Murieron aquellos hombres y mujeres, se desvanecieron como el humo de las
bombas humanas que causaron su muerte, queda de ellos el recuerdo, la
infatigable memoria de sus familias y la enfervorecida solidaridad del mundo,
discursos imponentes los renombran, músicas que desgarran el alma suenan en su
nombre, silencios atronadores quieren devolverlos a la vida, resucitar su
espíritu de héroes forzados.
Promesas de venganza, de paz, que la madre patria será capaz de
conseguir a costa de lo que sea necesario, sus hijos deben dormir tranquilos,
los padres del mundo han decidido acabar con el terror que ayudaron a
sembrar. Pronto aquellas proclamas serán rumores de vientos que se alejan,
breves titulares o esquelas en negro. La tormenta que desataron, los ríos de
tinta que fueron derramados no serán más que notas a pie de página de una larga
historia de violencia que es la Humanidad.
Mientras, aquellos hombres y mujeres corrientes,
convertidos en insignia nacional serán poco a poco relegados al olvido, pasarán
a la fosa común donde descansan los muertos. El calor inmenso que desataron sus
cuerpos ardientes, las balas y las bombas que los hirieron se convertirán en un
rescoldo apenas perceptible en el frio del invierno. Algunos pudieron haber
sido grandes personajes, redentores del mundo o asesinos, nunca podrá saberse,
la locura los ha convertido en un recuerdo que sólo será imborrable para sus
padres y hermanos, para aquellos que los amaban y en los que no perderán la
condición de mártires.
En la misma pira funeraria, en el mismo altar del
sacrificio hubo otros antes y después que ellos, Nueva York, Madrid,
Londres. Ardieron como el fuego de un gran incendio, ocuparon los teletipos,
las televisiones y las radios enviaron sus mejores reporteros, analistas,
politólogos, economistas y reputados tertulianos debatieron hasta el hastío de
sus consecuencias. Políticos, estadistas, primeros ministros, gobernadores,
presidentes ofrecieron sus elaborados discursos para tranquilizar a las masas
despavoridas, ofrecieron su poder otorgado, para acabar con la plaga del
terror. No hemos olvidado sus nombres, todos traicionaron la promesa que
hicieron por acción o por omisión. Se ensuciaron la boca con palabras que no
debían pronunciarse y se marcharon a sus refugios acorazados.
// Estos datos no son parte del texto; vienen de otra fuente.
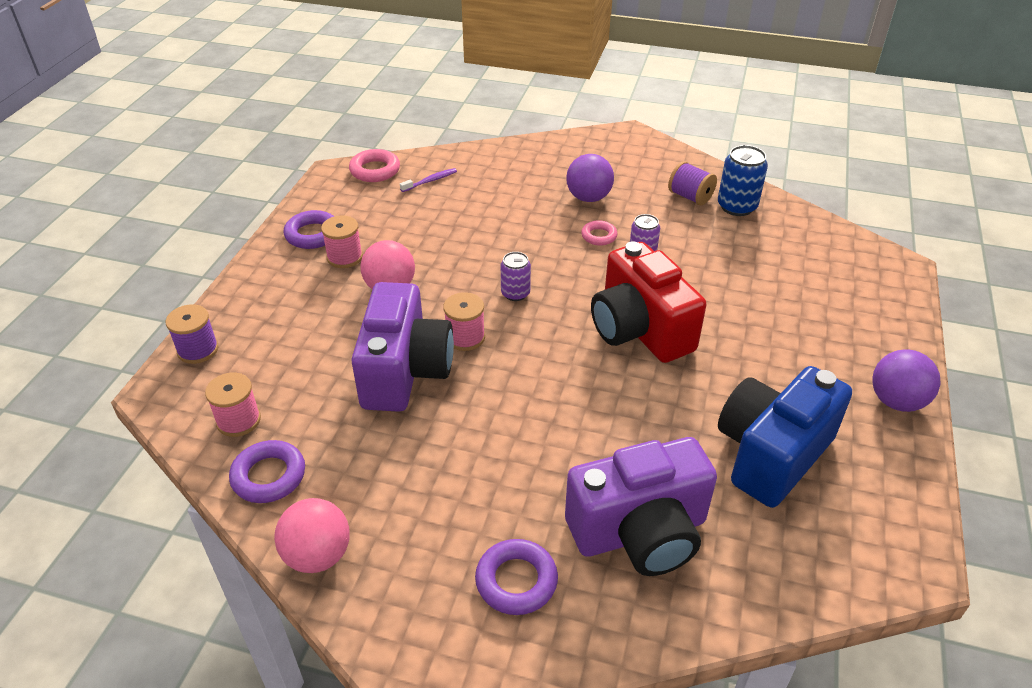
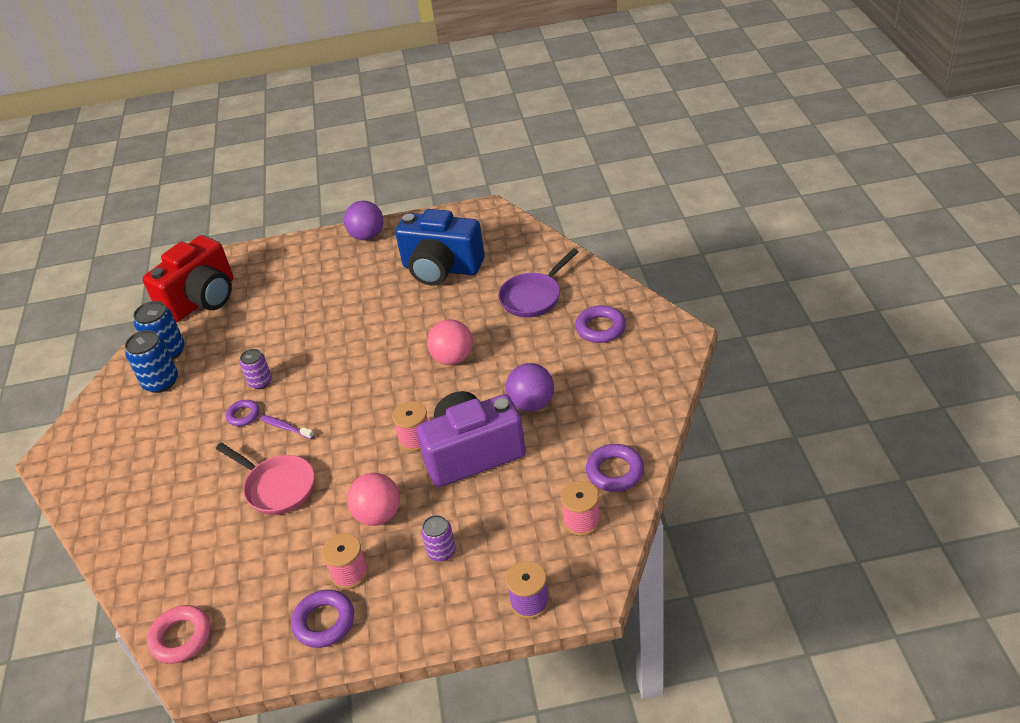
camera: 110 degrees left, 0 degrees up
(318, 555) = (650, 413): pink ball -> pink ball (453, 358)
(430, 181) = (188, 575): purple toothbrush -> purple toothbrush (285, 427)
(483, 238) = (277, 487): none -> pink pan
(515, 293) = (346, 433): purple can -> purple can (441, 551)
(588, 198) = (183, 444): purple ball -> purple ball (532, 404)
(599, 236) = (243, 415): pink ring -> purple ring
(639, 330) = (356, 353): red camera -> red camera (202, 299)
(640, 532) = (533, 297): purple camera -> purple pan
(690, 197) = (161, 382): purple spool -> blue can

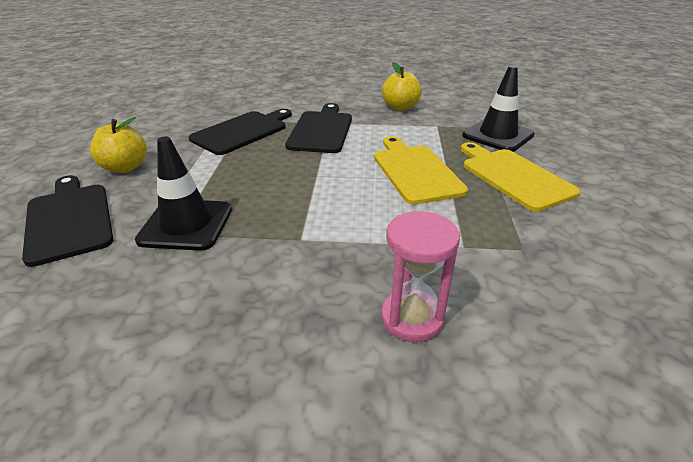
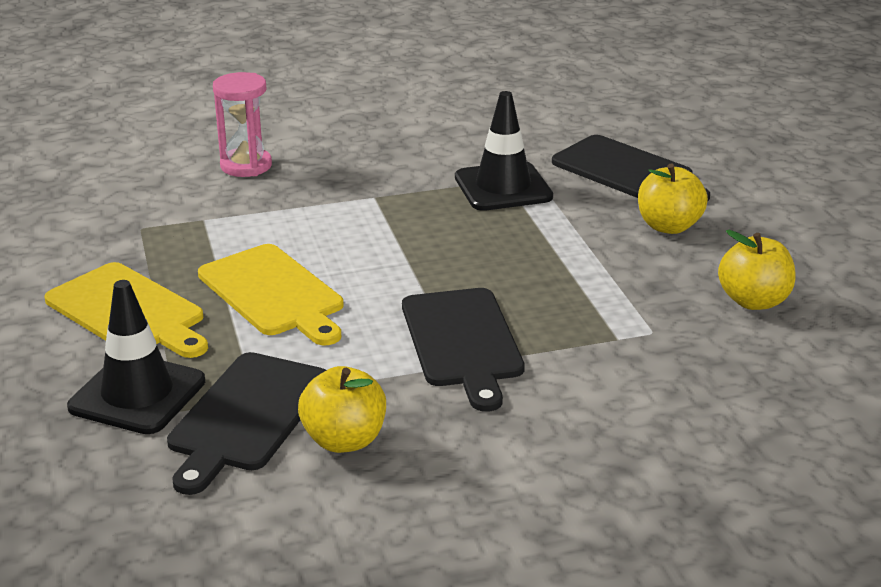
camera: 160 degrees right, 5 degrees down
(157, 123) = (753, 301): none -> yellow apple
(242, 131) = (591, 312): black cutting board -> black cutting board (246, 416)

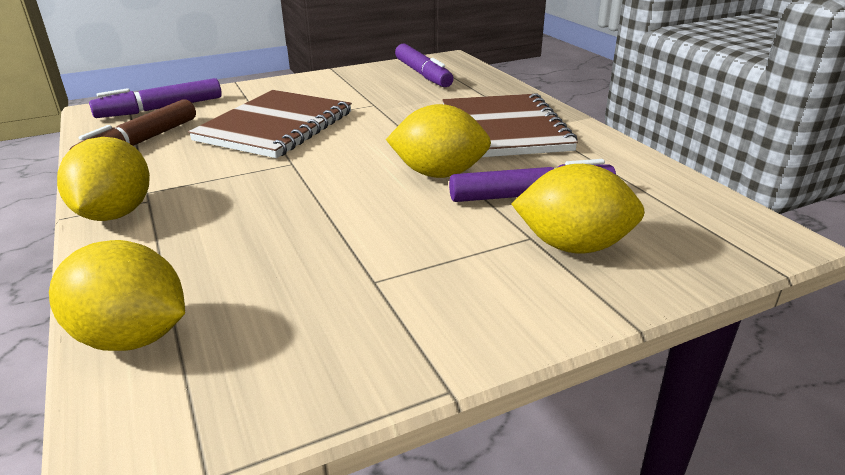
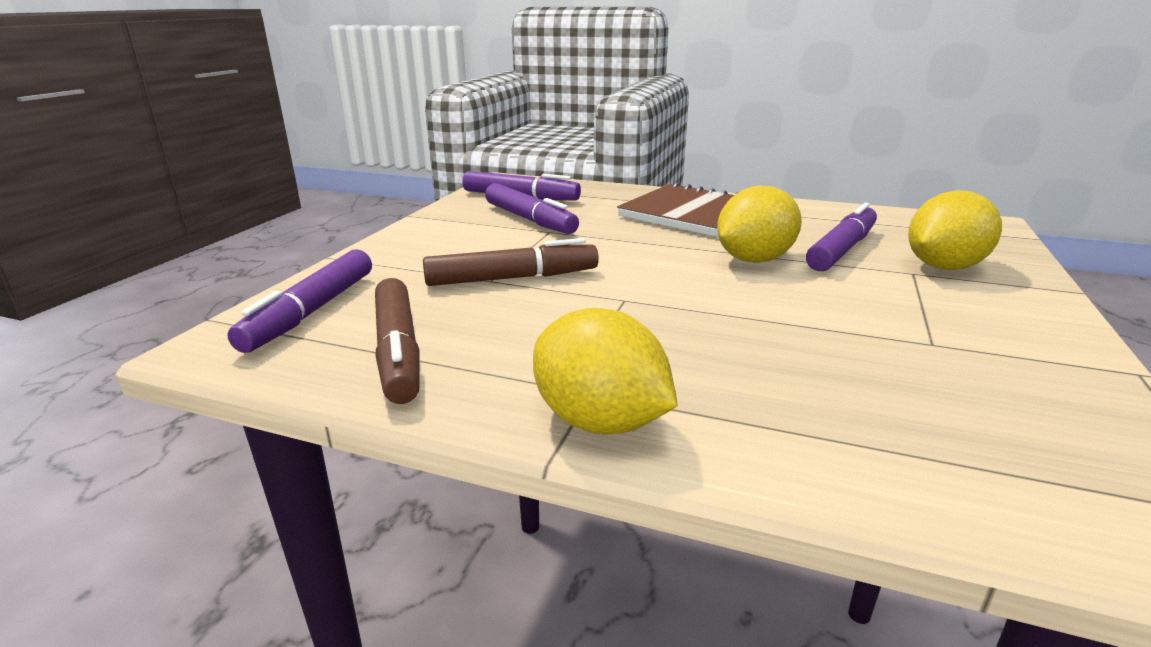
camera: 45 degrees left, 5 degrees down
(132, 337) = (949, 491): yellow lemon -> none
(275, 126) = (512, 278): brown notebook -> brown marker
(384, 92) = (530, 219): none -> purple marker

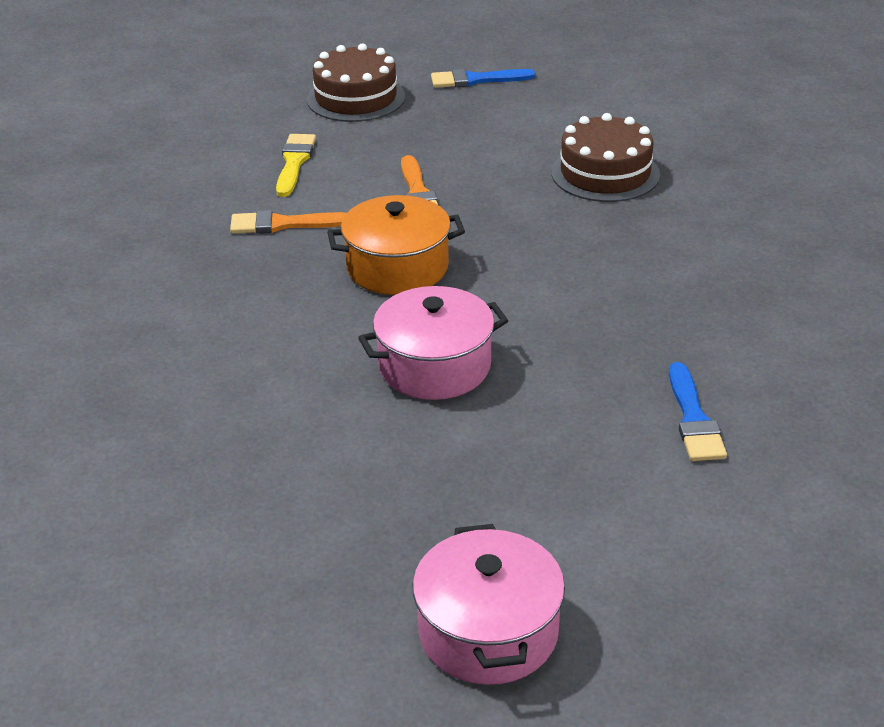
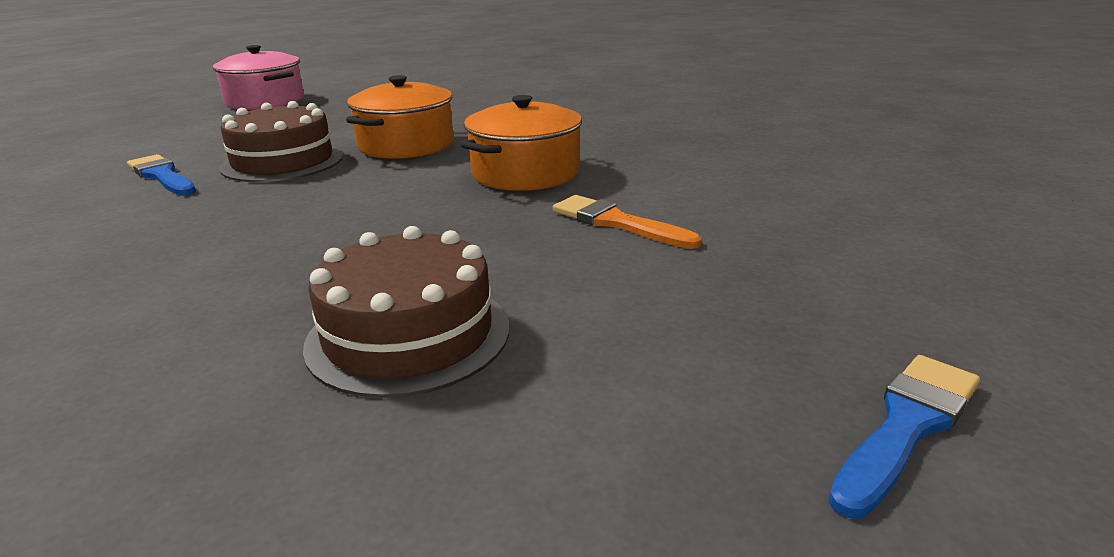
camera: 140 degrees right, 10 degrees down
(283, 224) = (679, 165): orange brush -> none
(294, 162) = (796, 201): yellow brush -> none
(356, 98) = (953, 292): brown cake -> brown cake (283, 161)
(434, 366) = (406, 145): pink pot -> orange pot

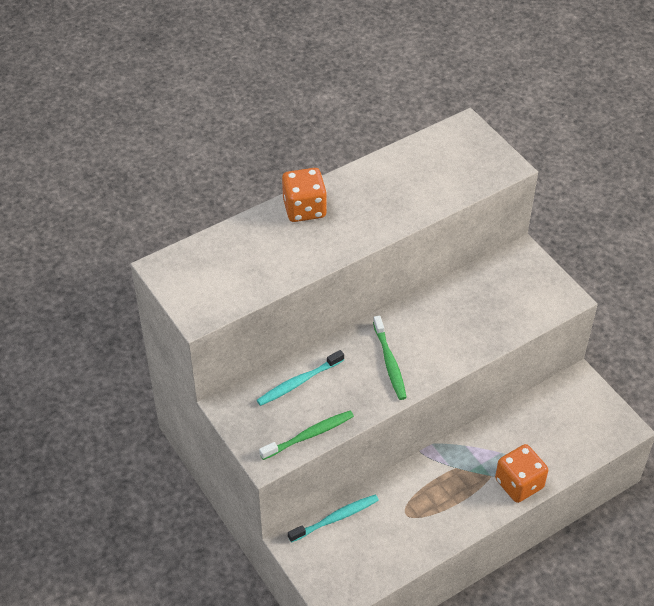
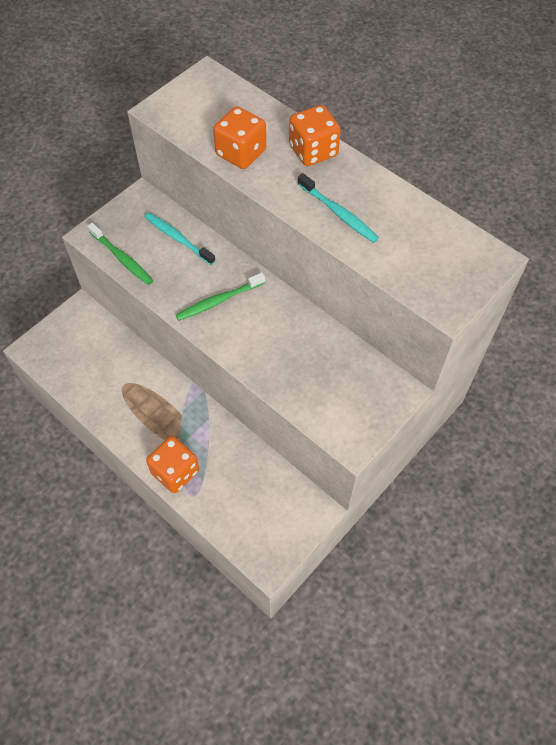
camera: 75 degrees right, 10 degrees up
(287, 261) = (241, 153): none -> orange dice
(335, 518) = (109, 333): turquoise toothbrush -> turquoise toothbrush (338, 213)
También Kenia, Tanzania, Irak, Mesopotamia, Mosul, Mali
fueron inmolados en nombre de la barbarie, como Afganistan y como Siria
soportaron el peso del Terror que siempre se revestía con el hábito de los
libertadores. La luz de su hoguera fue menos brillante, los muertos tienen el
peso que la noticia les otorga. Nada es y nada existe si no está en las
portadas de los medios. Depende de lo grande que sea el titular, de si abre los
noticiarios de todo el mundo, de si ocupa las tertulias de cada día, esos
héroes caídos serán hombres y mujeres o sólo números. Su memoria se perderá en
el instante que se paren las imprentas, quedará sólo el fuego fatuo de sus
cadáveres.
Honremos a los muertos, a los que fueron y a los que
siguen habiendo. ¿Han desaparecido acaso ya los refugiados de Europa? ¿No
devuelve el mar ya ningún muerto a las playas? ¿Cuántos niños muertos en la
arena son necesarios, cuantos Aylan Kurdi para que las imprentas no se
detengan? ¿No hay muertos en Palestina? ¿Se erradicó el Ébola del mundo y la
miseria en África? ¿La esclavitud de niños y niñas ha desaparecido
definitivamente?
La insoportable levedad
de ser Nadie, apenas un titular, un minuto en el telediario, un segundo en las
conciencias. Recemos por los hombres y mujeres que no pudieron serlo, pero
acabemos con los políticos que nos prometen guerras limpias, venganzas
encubiertas, que niegan negocios inconfesables. Al menos que no caiga sobre
nuestra conciencia el haberlos puesto en el poder.